With frequent share buybacks and rich dividends to paid to shareholders (as well as filling the coffers of Stonecipher & Co.) at the expense of severely reduced R&D budgets, diminished engineering systems and processes and constant lobbying for reduced role of the FAA (the Federal Aviation Administration, which was earlier entrusted with supervising the safety aspect of Boeing aircraft) to the point where FAA officials became entirely ineffective, Stonecipher ran things the way he wanted and passenger safety was nowhere on his agenda. His successors also chose to carry on his legacy, paring costs down to the bone, pushing production teams to their limit and beyond, and outsourcing operations wherever possible, getting things done in the cheapest way possible, ignoring all possible outcomes along the way.

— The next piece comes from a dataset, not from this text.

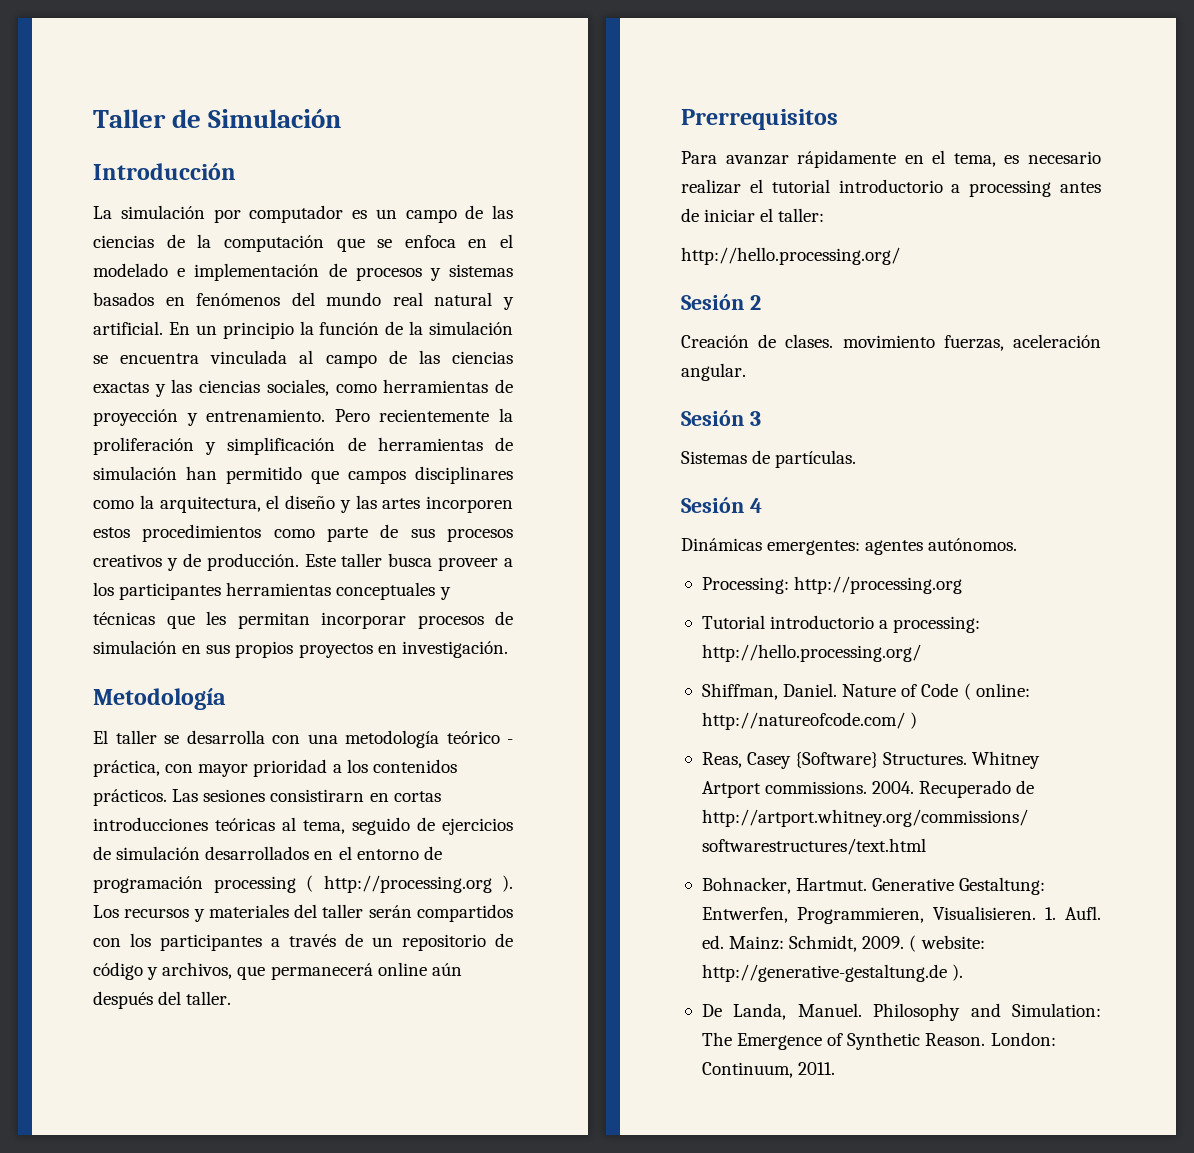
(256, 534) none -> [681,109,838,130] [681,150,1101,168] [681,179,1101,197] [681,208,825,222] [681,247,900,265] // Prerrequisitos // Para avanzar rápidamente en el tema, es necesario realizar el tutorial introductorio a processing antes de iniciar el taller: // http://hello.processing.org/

Flying Blind tells, in intricate detail, backed up by the author’s extensive and deep research, the shoddy way in which the Boeing 737 Max 8 was developed and how, despite being well aware of its serious shortcomings in the context of safety, and its potential for disaster when faced with a certain set of situations during taking off, how Boeing pushed for its clearance, with the collusion of the FAA. The company essentially tried to install a half-baked software solution for a hardware-related problem, since reengineering the hardware would have been a more time-consuming and expensive process. At one point, the Boeing team knew the software solution was not adequate and that it would not work, but the company hid that information from its customers and regulators. Inevitably, there were crashes – Indonesia’s Lion Air pilots had a fatal crash in October 2018 and Ethiopian Airlines had a fatal crash in March 2019, both because of the faulty software – MCAS – which essentially took over the planes’ controls and despite the pilots’ best efforts, made the aircraft go down, killing 346 people.

Robinson, who spoke to hundreds of stakeholders (Boeing and FAA employees and many, many others) as part of his research for the book, writes about the extreme lengths to which Boeing went to cover up their own guilt, how they tried to pass the blame to the pilots, the desperate attempts to avoid paying penalties and the Boeing leadership’s devious, Machiavellian ways in which they tried to deceive all stakeholders – their own customers (the many airlines that had bought the 737 Max), the US government and the people whose families died in the fatal crashes of 2018 and 2019. Boeing’s tales of greed, the intent to deceive and defraud, the sheer incompetence, the willful disregard for safety, the complete lack of value for human lives and, in the end, the continuing callousness and an inhuman lack of compassion – it’s all shocking beyond belief. How could a company like Boeing – a name that most would trust and respect if they did not know the 737 Max story – go down this path, and shamelessly stick to their guns despite being proven a conniving bunch of liars and cheats? Nobody knows, but Boeing’s name has forever been sullied by the 737 Max saga, and Flying Blind tells that story like nobody else has, yet, or ever will in the future.